Bana Akkad Azhari: How do you see international banks playing a role and contributing towards training? For example, by sharing insights gleaned from other regions, or product-related expertise, or the encouragement of greater market dialogue around such developments?
Yousif Al-Rawahi: International banks can help a great deal through workshops and product training sessions. Roundtables, such as ours today, are vital in helping share “the international experience” with Omani banks. In our trade operation we are always hiring fresh graduates. Then we invest the time to train them regarding trade and over the years we have managed to supply the market with local talent.
Cash&Trade: How are corporate cash management strategies evolving, and in order to meet changing needs and preferences do local banks need to be able to provide a broader set of cash-management solutions?
Yousif Al-Rawahi: Omani banks need to increase their technology offerings, whilst at the same time the government needs to continue automating its activities with the public as much as possible.
Dr Al-Sabeg: Take the biggest company in Oman: PDO (Petroleum Development of Oman). In the past 10 years, it was always done via a file-shared arrangement with the banks executing the wire transfer transactions. Then only recently it switched into more semi-automatic treasury transactions with the main banks they deal with. Most of the efforts required to achieve this initiative came from PDO itself and not the banks. The transition to a fully automatic financial transaction lies with the Omani banks and their capabilities including technology offerings.

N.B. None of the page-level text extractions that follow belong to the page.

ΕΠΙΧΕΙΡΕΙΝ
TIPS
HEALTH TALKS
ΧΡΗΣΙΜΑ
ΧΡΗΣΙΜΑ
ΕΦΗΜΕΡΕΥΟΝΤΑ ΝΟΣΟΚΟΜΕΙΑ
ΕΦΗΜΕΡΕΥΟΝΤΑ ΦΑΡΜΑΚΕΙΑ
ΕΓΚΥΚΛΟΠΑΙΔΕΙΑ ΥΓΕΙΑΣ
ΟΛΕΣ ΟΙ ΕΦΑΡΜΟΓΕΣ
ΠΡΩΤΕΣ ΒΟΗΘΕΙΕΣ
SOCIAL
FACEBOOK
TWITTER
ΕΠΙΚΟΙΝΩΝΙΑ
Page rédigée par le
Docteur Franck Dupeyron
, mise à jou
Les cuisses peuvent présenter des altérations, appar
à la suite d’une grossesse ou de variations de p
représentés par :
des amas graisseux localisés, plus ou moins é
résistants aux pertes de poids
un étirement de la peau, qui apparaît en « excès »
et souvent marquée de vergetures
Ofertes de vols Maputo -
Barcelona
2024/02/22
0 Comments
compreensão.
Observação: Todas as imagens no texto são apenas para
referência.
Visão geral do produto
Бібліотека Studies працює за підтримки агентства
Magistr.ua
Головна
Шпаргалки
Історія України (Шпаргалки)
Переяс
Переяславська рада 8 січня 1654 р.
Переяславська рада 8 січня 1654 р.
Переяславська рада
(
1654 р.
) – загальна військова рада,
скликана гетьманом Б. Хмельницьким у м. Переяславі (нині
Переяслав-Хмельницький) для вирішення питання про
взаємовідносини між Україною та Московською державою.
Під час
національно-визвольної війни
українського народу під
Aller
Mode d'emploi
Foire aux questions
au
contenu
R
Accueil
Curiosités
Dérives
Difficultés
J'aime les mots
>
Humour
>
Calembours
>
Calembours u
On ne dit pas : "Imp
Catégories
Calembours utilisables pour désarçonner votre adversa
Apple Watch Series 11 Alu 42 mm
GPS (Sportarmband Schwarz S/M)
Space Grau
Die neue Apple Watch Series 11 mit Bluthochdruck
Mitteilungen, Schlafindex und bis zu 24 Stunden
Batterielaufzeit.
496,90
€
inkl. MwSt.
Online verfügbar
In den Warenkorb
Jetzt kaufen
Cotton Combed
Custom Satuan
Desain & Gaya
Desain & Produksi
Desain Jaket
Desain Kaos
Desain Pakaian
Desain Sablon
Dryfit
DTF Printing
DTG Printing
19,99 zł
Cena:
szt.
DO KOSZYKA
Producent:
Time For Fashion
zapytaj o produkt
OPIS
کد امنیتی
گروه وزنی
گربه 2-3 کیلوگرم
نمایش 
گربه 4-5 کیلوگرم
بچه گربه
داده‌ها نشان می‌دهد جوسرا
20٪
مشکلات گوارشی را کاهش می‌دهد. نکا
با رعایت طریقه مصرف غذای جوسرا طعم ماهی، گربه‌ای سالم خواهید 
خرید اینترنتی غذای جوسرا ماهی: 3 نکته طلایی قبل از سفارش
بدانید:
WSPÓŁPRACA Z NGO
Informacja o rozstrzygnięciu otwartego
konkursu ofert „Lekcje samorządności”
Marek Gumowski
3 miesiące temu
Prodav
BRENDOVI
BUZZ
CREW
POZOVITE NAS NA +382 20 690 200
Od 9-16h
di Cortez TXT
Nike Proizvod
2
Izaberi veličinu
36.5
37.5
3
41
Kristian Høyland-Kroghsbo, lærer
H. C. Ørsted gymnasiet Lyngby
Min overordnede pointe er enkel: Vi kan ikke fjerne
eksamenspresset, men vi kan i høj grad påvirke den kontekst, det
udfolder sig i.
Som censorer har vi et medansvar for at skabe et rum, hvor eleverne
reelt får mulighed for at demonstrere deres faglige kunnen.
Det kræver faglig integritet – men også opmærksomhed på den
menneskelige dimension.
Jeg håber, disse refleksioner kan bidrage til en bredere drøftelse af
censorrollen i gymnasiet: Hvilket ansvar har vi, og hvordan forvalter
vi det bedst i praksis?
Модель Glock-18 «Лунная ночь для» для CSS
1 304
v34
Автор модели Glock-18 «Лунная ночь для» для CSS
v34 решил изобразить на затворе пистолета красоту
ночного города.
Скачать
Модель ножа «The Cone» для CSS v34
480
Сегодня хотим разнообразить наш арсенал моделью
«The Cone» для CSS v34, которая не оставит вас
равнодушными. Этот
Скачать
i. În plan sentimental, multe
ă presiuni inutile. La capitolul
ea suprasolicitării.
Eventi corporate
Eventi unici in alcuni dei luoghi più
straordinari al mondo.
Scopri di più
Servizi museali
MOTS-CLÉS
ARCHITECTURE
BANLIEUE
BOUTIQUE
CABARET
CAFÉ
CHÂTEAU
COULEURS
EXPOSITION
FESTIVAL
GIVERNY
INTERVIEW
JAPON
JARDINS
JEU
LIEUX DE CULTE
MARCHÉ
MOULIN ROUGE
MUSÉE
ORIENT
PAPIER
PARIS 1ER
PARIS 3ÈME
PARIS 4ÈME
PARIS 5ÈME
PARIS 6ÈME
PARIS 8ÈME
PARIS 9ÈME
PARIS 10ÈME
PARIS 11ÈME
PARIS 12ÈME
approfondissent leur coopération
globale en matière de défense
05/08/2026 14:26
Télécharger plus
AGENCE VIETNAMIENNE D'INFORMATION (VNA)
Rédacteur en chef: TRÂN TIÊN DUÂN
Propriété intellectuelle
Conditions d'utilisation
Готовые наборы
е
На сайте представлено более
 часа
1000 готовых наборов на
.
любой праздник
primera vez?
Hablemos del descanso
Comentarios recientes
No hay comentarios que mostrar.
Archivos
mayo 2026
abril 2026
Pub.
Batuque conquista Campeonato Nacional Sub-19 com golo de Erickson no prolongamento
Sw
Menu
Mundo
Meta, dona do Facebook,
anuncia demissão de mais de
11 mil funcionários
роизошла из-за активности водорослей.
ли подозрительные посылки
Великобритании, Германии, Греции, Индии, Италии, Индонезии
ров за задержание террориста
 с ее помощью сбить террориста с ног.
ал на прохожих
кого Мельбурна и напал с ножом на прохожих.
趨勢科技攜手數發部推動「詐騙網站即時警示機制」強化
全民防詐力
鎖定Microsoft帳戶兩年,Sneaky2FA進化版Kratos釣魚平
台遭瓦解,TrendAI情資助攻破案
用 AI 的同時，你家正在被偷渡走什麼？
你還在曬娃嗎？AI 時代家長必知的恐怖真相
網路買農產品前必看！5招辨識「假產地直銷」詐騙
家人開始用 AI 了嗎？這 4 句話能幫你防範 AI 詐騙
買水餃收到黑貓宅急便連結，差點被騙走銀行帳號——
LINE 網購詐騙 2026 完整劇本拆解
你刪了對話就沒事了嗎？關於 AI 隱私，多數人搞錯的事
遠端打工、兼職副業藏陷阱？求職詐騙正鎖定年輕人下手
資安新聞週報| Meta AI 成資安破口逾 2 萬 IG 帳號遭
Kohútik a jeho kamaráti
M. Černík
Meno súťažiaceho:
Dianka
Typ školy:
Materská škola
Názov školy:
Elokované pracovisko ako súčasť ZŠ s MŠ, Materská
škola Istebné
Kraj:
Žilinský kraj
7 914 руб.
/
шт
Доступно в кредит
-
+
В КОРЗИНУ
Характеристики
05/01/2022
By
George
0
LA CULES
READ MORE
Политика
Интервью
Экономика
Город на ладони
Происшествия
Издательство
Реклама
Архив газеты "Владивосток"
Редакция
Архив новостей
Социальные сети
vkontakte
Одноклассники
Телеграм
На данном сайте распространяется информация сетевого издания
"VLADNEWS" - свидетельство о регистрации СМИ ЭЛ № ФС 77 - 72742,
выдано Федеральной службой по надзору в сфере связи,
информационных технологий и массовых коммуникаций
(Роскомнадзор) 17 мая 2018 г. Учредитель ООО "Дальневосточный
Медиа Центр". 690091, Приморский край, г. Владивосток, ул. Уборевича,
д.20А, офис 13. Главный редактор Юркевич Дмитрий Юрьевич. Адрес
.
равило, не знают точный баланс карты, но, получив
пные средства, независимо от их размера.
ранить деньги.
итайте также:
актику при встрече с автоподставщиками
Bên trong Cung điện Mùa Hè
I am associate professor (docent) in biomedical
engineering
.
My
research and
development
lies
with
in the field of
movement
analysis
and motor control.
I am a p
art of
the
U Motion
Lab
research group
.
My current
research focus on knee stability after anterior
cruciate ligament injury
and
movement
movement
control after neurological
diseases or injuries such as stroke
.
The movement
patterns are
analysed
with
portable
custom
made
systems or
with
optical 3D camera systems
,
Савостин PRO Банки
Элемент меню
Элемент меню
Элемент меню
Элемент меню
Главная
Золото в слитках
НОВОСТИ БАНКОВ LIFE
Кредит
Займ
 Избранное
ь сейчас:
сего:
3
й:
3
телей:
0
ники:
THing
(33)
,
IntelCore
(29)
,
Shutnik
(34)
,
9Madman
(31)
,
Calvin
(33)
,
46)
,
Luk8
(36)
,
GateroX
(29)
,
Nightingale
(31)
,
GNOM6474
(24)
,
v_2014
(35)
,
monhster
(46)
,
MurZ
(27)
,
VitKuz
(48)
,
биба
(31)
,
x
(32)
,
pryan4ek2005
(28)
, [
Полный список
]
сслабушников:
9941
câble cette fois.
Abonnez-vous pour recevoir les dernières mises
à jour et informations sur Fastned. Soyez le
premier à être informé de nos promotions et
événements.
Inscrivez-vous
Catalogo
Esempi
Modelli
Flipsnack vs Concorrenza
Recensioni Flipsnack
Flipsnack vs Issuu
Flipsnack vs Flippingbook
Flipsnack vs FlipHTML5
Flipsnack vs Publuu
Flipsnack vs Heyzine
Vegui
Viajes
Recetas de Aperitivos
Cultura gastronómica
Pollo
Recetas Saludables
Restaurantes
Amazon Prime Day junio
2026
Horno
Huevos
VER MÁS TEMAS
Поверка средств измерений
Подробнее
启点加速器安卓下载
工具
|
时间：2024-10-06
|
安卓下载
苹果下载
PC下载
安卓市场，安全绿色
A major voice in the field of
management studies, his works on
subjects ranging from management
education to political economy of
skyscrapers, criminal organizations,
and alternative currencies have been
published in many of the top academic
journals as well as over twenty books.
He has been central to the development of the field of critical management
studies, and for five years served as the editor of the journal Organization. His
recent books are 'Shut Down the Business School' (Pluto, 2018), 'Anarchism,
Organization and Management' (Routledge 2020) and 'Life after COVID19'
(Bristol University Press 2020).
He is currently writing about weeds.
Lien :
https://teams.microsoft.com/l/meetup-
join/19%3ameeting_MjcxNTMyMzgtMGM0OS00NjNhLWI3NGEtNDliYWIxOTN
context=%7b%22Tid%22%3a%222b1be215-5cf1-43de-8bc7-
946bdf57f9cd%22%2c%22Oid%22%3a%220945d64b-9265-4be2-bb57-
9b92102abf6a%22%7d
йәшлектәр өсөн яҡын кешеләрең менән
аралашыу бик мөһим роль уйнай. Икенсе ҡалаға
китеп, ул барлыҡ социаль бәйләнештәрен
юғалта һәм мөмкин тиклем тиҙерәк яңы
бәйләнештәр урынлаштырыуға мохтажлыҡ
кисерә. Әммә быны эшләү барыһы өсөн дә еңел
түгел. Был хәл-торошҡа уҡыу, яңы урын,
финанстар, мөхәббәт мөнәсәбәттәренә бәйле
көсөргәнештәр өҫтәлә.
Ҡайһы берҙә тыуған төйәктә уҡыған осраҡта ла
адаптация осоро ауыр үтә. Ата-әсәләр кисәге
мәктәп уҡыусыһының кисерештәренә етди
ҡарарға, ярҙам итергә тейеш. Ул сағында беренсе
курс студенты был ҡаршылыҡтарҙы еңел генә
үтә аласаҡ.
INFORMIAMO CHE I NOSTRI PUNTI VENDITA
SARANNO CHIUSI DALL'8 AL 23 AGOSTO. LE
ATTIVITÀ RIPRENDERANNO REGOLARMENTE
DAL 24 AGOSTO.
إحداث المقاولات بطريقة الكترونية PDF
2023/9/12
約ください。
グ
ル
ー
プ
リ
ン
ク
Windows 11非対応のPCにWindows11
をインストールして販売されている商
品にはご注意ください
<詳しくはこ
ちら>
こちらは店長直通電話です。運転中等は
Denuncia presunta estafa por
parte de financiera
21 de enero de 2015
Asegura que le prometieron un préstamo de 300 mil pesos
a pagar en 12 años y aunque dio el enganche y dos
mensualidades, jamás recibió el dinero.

However, they are not there yet and we do not have a leading bank to raise the bar.
Khalid Al Lawati:Years ago we offered the market automated solutions. However, the most challenging area remains a cultural one. We still have first generation management holding key positions in large corporates, as well as in the government, and they tend to shy away from technology as they are not IT savvy. With His Majesty’s vision encouraging information technology and communication, the market started adopting technology between banks and their customers, and we have started to see an increase in the take-up of banking technology offerings.